EduGeek
- Website type: Online community
- Founded: 8 June 2005
- Headquarters: Preston, Lancashire, {{{location_country}}}
- Founder: Chris Byers
- Key people: Chris Byers Shaun Garriock
- Employees: 2
- Website: www.edugeek.net

= Edugeek =

EduGeek.net is a British-based online peer support community and information portal for IT professionals working in the field of education, operating primarily as an internet forum. Set up by Chris Byers and Ric Charlton in 2005, the site now has 2 full-time paid staff, the founder, Chris Byers, and a webmaster, Shaun Garriock. As of January 2025, the site has more than 109,000 users.

==History==
EduGeek was set up in 2005 by Chris Byers, an IT Systems manager for Lancashire schools in the United Kingdom, who has since become employed by the site full-time. The website initially used Dragonfly CMS, although this was found to be too restrictive and the site has since moved onto vBulletin. Today, the EduGeek community has a member base in excess of 109,000.

In April 2010, the NAHT released a report looking at the spending behaviours of schools and the way suppliers were taking advantage of them. This report was in part based on posts at Edugeek, where some members had provided accounts of how their schools had been ripped off by some suppliers.

Following the announcement by the UK Government that it was to close Becta, members of EduGeek worked to ensure that the expertise and knowledge available from Becta remained available on other internet sites.

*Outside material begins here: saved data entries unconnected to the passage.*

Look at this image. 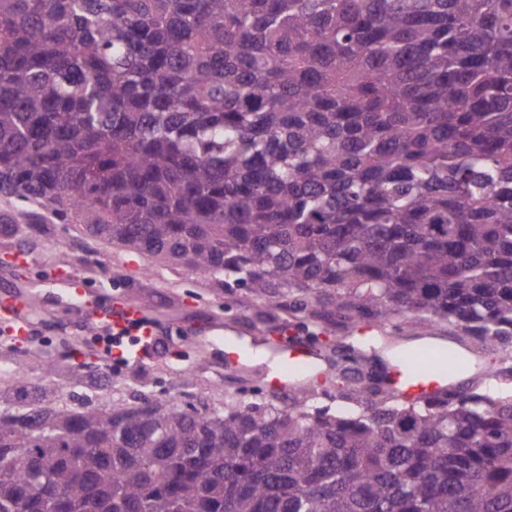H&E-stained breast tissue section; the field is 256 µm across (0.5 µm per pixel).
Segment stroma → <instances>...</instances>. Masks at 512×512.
Returning a JSON list of instances; mask_svg holds the SVG:
<instances>
[{
    "mask_svg": "<svg viewBox=\"0 0 512 512\" xmlns=\"http://www.w3.org/2000/svg\"><path fill=\"white\" fill-rule=\"evenodd\" d=\"M36 210L26 201L0 198V215L11 216L13 223L23 227L15 236H0V295L33 288L42 291L29 318L31 337L17 345L9 361L13 372L24 374L28 383L40 382L41 368L29 360L33 351L47 360L77 366L87 383L65 388L71 402L85 399L92 390L116 405L145 393L187 409L197 405L203 392L218 406L228 395L247 404L267 394L268 333L248 328L254 301L245 290L226 292L207 274L109 244L81 225L48 217L33 219ZM20 250L30 262L18 277L4 258ZM62 267L83 281L97 306H109L117 299L147 303L160 338L141 360H115L101 340L100 329L57 298L53 286ZM212 317L223 320L225 331L244 334L254 343L253 358L238 370L224 366L223 350L207 329Z\"/></svg>",
    "mask_w": 512,
    "mask_h": 512,
    "instance_id": "1",
    "label": "stroma"
}]
</instances>
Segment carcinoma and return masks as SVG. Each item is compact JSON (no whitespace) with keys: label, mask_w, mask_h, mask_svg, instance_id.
<instances>
[{"label":"carcinoma","mask_w":512,"mask_h":512,"mask_svg":"<svg viewBox=\"0 0 512 512\" xmlns=\"http://www.w3.org/2000/svg\"><path fill=\"white\" fill-rule=\"evenodd\" d=\"M0 195L276 308L438 336L473 379L188 412L46 380L0 512H512V0H0ZM492 343L491 360L475 357Z\"/></svg>","instance_id":"1"}]
</instances>
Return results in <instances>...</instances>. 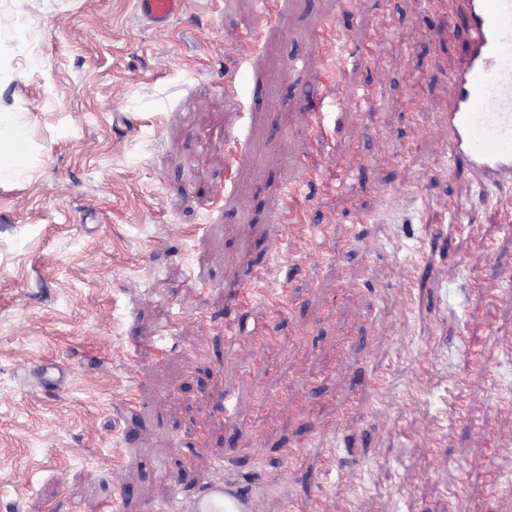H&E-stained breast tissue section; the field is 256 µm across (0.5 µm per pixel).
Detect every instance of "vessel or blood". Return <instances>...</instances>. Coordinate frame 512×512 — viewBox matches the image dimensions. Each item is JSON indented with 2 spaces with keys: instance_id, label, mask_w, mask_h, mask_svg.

EduGeek has been a regular feature at the BETT show, staffed by volunteers from its membership.

==Operation==
The website has three Administrators and 18 Moderators, who volunteer personal time to contribute to the community. To help financially, the site has sponsors such as Smoothwall and Promethean Ltd. The site also uses advertisements provided by AdSense to generate income.

===Membership===
All of EduGeek's services to its members are provided free. Its members come from all areas of the IT profession. Originally aimed at IT professionals working within the British education sector in the mid-2000s (decade), its membership now consists of IT staff from all over the world in education, health, banking and private sector.

===Work with Microsoft===

In February 2011, Microsoft invited 50 members of EduGeek to their Reading Campus to discuss the different topics relating to Microsoft software in an educational environment.

==In the media==
- In May 2007, Sophos threatened EduGeek with legal action due to criticising posts of one of its members. Shortly after, Sophos apologised for their actions, blaming it on a staff member convincing their legal team to send the threats, rather than a senior management decision.
- In July 2008, the site was put offline due to a hardware issue at their hosting provider, Fasthosts. This downtime lasted several days and lead to angry members emailing the company en-masse to express their displeasure.